* Exercise data:
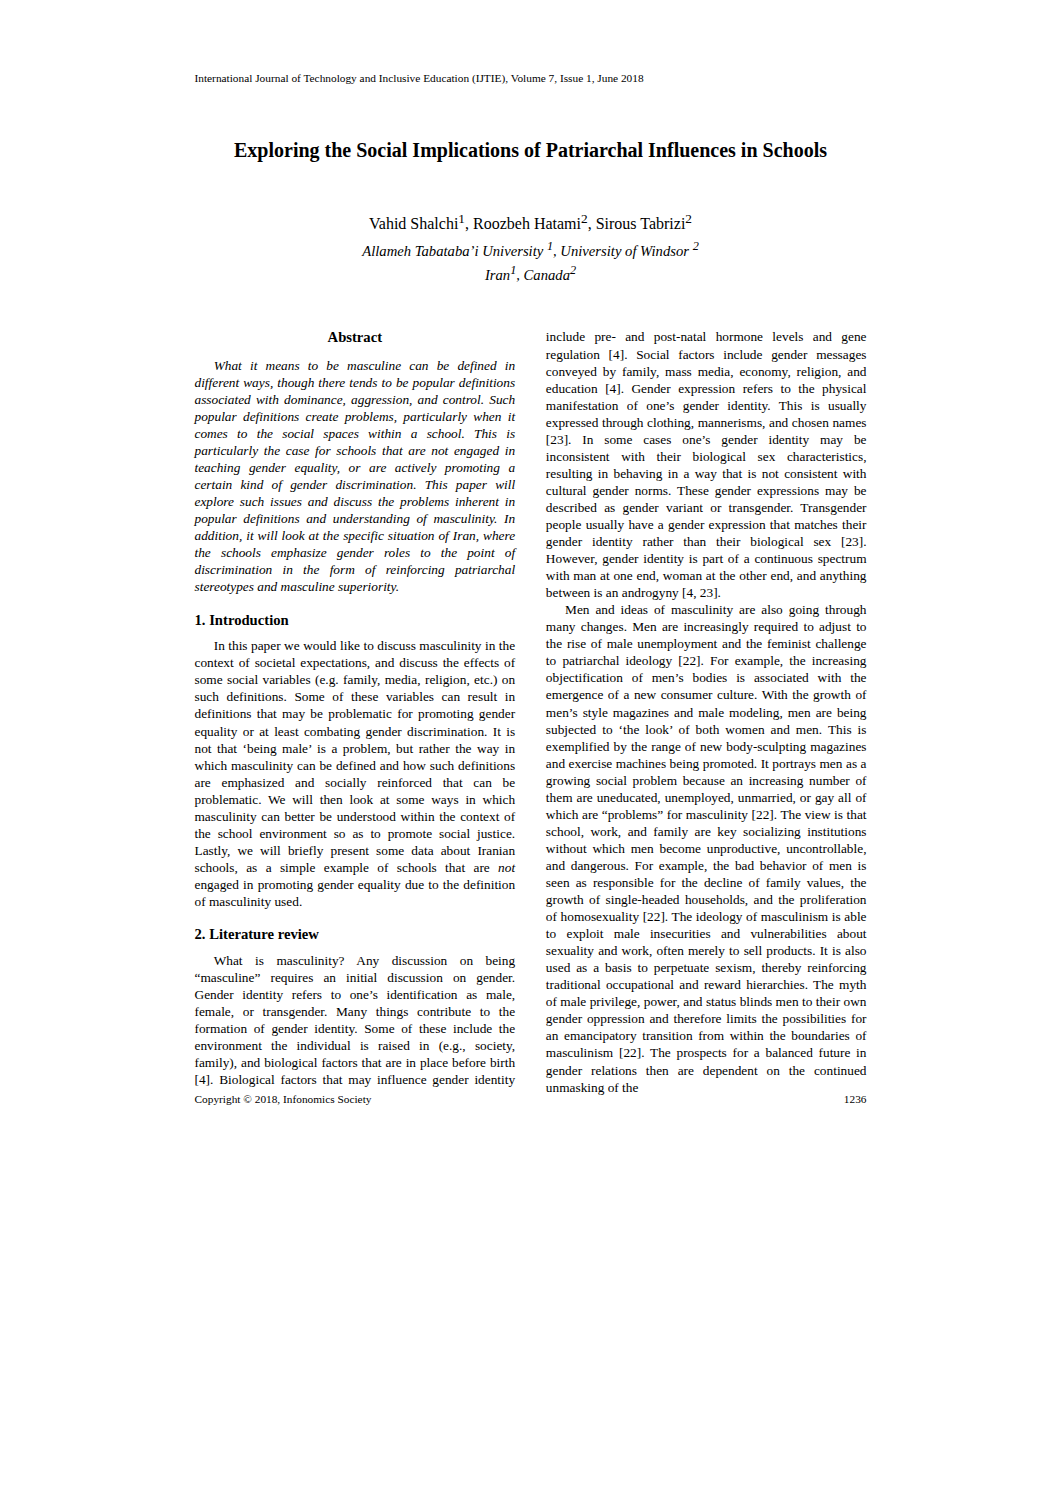International Journal of Technology and Inclusive Education (IJTIE), Volume 7, Issue 1, June 2018
Exploring the Social Implications of Patriarchal Influences in Schools
Vahid Shalchi1, Roozbeh Hatami2, Sirous Tabrizi2
Allameh Tabataba’i University 1, University of Windsor 2
Iran1, Canada2
Abstract
What it means to be masculine can be defined in different ways, though there tends to be popular definitions associated with dominance, aggression, and control. Such popular definitions create problems, particularly when it comes to the social spaces within a school. This is particularly the case for schools that are not engaged in teaching gender equality, or are actively promoting a certain kind of gender discrimination. This paper will explore such issues and discuss the problems inherent in popular definitions and understanding of masculinity. In addition, it will look at the specific situation of Iran, where the schools emphasize gender roles to the point of discrimination in the form of reinforcing patriarchal stereotypes and masculine superiority.
1. Introduction
In this paper we would like to discuss masculinity in the context of societal expectations, and discuss the effects of some social variables (e.g. family, media, religion, etc.) on such definitions. Some of these variables can result in definitions that may be problematic for promoting gender equality or at least combating gender discrimination. It is not that ‘being male’ is a problem, but rather the way in which masculinity can be defined and how such definitions are emphasized and socially reinforced that can be problematic. We will then look at some ways in which masculinity can better be understood within the context of the school environment so as to promote social justice. Lastly, we will briefly present some data about Iranian schools, as a simple example of schools that are not engaged in promoting gender equality due to the definition of masculinity used.
2. Literature review
What is masculinity? Any discussion on being “masculine” requires an initial discussion on gender. Gender identity refers to one’s identification as male, female, or transgender. Many things contribute to the formation of gender identity. Some of these include the environment the individual is raised in (e.g., society, family), and biological factors that are in place before birth [4]. Biological factors that may influence gender identity include pre- and post-natal hormone levels and gene regulation [4]. Social factors include gender messages conveyed by family, mass media, economy, religion, and education [4]. Gender expression refers to the physical manifestation of one’s gender identity. This is usually expressed through clothing, mannerisms, and chosen names [23]. In some cases one’s gender identity may be inconsistent with their biological sex characteristics, resulting in behaving in a way that is not consistent with cultural gender norms. These gender expressions may be described as gender variant or transgender. Transgender people usually have a gender expression that matches their gender identity rather than their biological sex [23]. However, gender identity is part of a continuous spectrum with man at one end, woman at the other end, and anything between is an androgyny [4, 23].
Men and ideas of masculinity are also going through many changes. Men are increasingly required to adjust to the rise of male unemployment and the feminist challenge to patriarchal ideology [22]. For example, the increasing objectification of men’s bodies is associated with the emergence of a new consumer culture. With the growth of men’s style magazines and male modeling, men are being subjected to ‘the look’ of both women and men. This is exemplified by the range of new body-sculpting magazines and exercise machines being promoted. It portrays men as a growing social problem because an increasing number of them are uneducated, unemployed, unmarried, or gay all of which are “problems” for masculinity [22]. The view is that school, work, and family are key socializing institutions without which men become unproductive, uncontrollable, and dangerous. For example, the bad behavior of men is seen as responsible for the decline of family values, the growth of single-headed households, and the proliferation of homosexuality [22]. The ideology of masculinism is able to exploit male insecurities and vulnerabilities about sexuality and work, often merely to sell products. It is also used as a basis to perpetuate sexism, thereby reinforcing traditional occupational and reward hierarchies. The myth of male privilege, power, and status blinds men to their own gender oppression and therefore limits the possibilities for an emancipatory transition from within the boundaries of masculinism [22]. The prospects for a balanced future in gender relations then are dependent on the continued unmasking of the
Copyright © 2018, Infonomics Society 1236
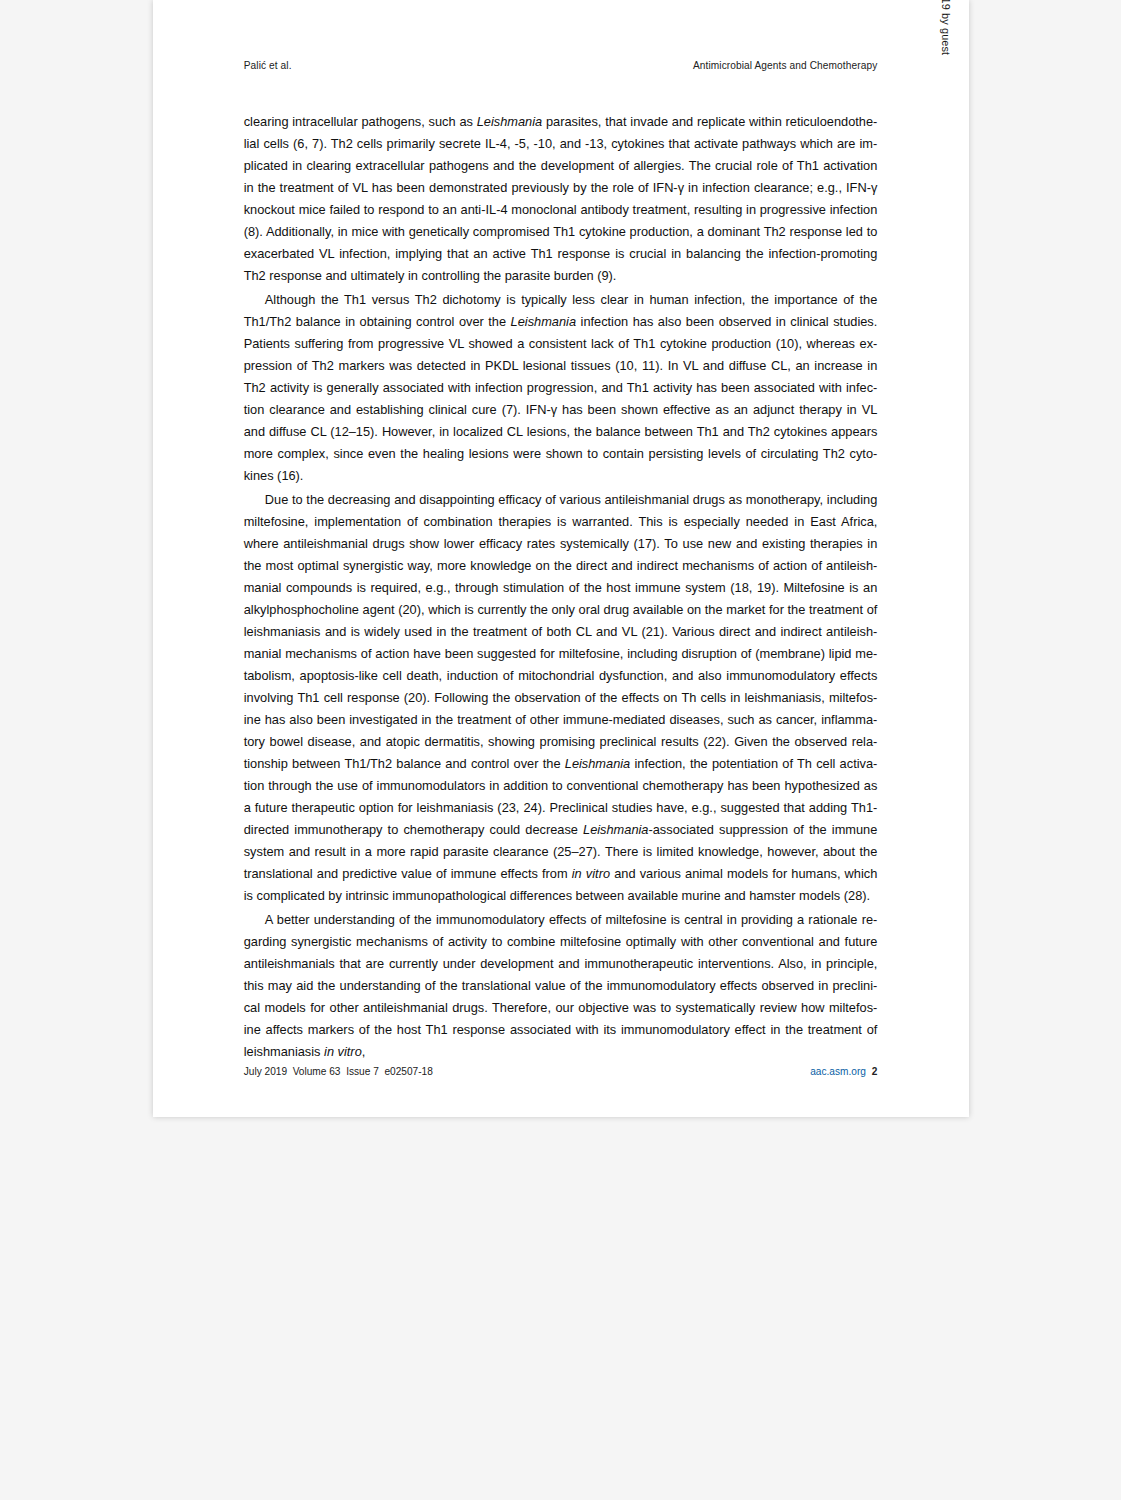Palić et al.
Antimicrobial Agents and Chemotherapy
Downloaded from http://aac.asm.org/ on September 19, 2019 by guest
clearing intracellular pathogens, such as Leishmania parasites, that invade and replicate within reticuloendothelial cells (6, 7). Th2 cells primarily secrete IL-4, -5, -10, and -13, cytokines that activate pathways which are implicated in clearing extracellular pathogens and the development of allergies. The crucial role of Th1 activation in the treatment of VL has been demonstrated previously by the role of IFN-γ in infection clearance; e.g., IFN-γ knockout mice failed to respond to an anti-IL-4 monoclonal antibody treatment, resulting in progressive infection (8). Additionally, in mice with genetically compromised Th1 cytokine production, a dominant Th2 response led to exacerbated VL infection, implying that an active Th1 response is crucial in balancing the infection-promoting Th2 response and ultimately in controlling the parasite burden (9).
Although the Th1 versus Th2 dichotomy is typically less clear in human infection, the importance of the Th1/Th2 balance in obtaining control over the Leishmania infection has also been observed in clinical studies. Patients suffering from progressive VL showed a consistent lack of Th1 cytokine production (10), whereas expression of Th2 markers was detected in PKDL lesional tissues (10, 11). In VL and diffuse CL, an increase in Th2 activity is generally associated with infection progression, and Th1 activity has been associated with infection clearance and establishing clinical cure (7). IFN-γ has been shown effective as an adjunct therapy in VL and diffuse CL (12–15). However, in localized CL lesions, the balance between Th1 and Th2 cytokines appears more complex, since even the healing lesions were shown to contain persisting levels of circulating Th2 cytokines (16).
Due to the decreasing and disappointing efficacy of various antileishmanial drugs as monotherapy, including miltefosine, implementation of combination therapies is warranted. This is especially needed in East Africa, where antileishmanial drugs show lower efficacy rates systemically (17). To use new and existing therapies in the most optimal synergistic way, more knowledge on the direct and indirect mechanisms of action of antileishmanial compounds is required, e.g., through stimulation of the host immune system (18, 19). Miltefosine is an alkylphosphocholine agent (20), which is currently the only oral drug available on the market for the treatment of leishmaniasis and is widely used in the treatment of both CL and VL (21). Various direct and indirect antileishmanial mechanisms of action have been suggested for miltefosine, including disruption of (membrane) lipid metabolism, apoptosis-like cell death, induction of mitochondrial dysfunction, and also immunomodulatory effects involving Th1 cell response (20). Following the observation of the effects on Th cells in leishmaniasis, miltefosine has also been investigated in the treatment of other immune-mediated diseases, such as cancer, inflammatory bowel disease, and atopic dermatitis, showing promising preclinical results (22). Given the observed relationship between Th1/Th2 balance and control over the Leishmania infection, the potentiation of Th cell activation through the use of immunomodulators in addition to conventional chemotherapy has been hypothesized as a future therapeutic option for leishmaniasis (23, 24). Preclinical studies have, e.g., suggested that adding Th1-directed immunotherapy to chemotherapy could decrease Leishmania-associated suppression of the immune system and result in a more rapid parasite clearance (25–27). There is limited knowledge, however, about the translational and predictive value of immune effects from in vitro and various animal models for humans, which is complicated by intrinsic immunopathological differences between available murine and hamster models (28).
A better understanding of the immunomodulatory effects of miltefosine is central in providing a rationale regarding synergistic mechanisms of activity to combine miltefosine optimally with other conventional and future antileishmanials that are currently under development and immunotherapeutic interventions. Also, in principle, this may aid the understanding of the translational value of the immunomodulatory effects observed in preclinical models for other antileishmanial drugs. Therefore, our objective was to systematically review how miltefosine affects markers of the host Th1 response associated with its immunomodulatory effect in the treatment of leishmaniasis in vitro,
July 2019 Volume 63 Issue 7 e02507-18
aac.asm.org 2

* Problem to work on: List the lines of the records where "review" occurs.

* Solved exercise:
2. Literature review
A better understanding of the immunomodulatory effects of miltefosine is central in providing a rationale regarding synergistic mechanisms of activity to combine miltefosine optimally with other conventional and future antileishmanials that are currently under development and immunotherapeutic interventions. Also, in principle, this may aid the understanding of the translational value of the immunomodulatory effects observed in preclinical models for other antileishmanial drugs. Therefore, our objective was to systematically review how miltefosine affects markers of the host Th1 response associated with its immunomodulatory effect in the treatment of leishmaniasis in vitro,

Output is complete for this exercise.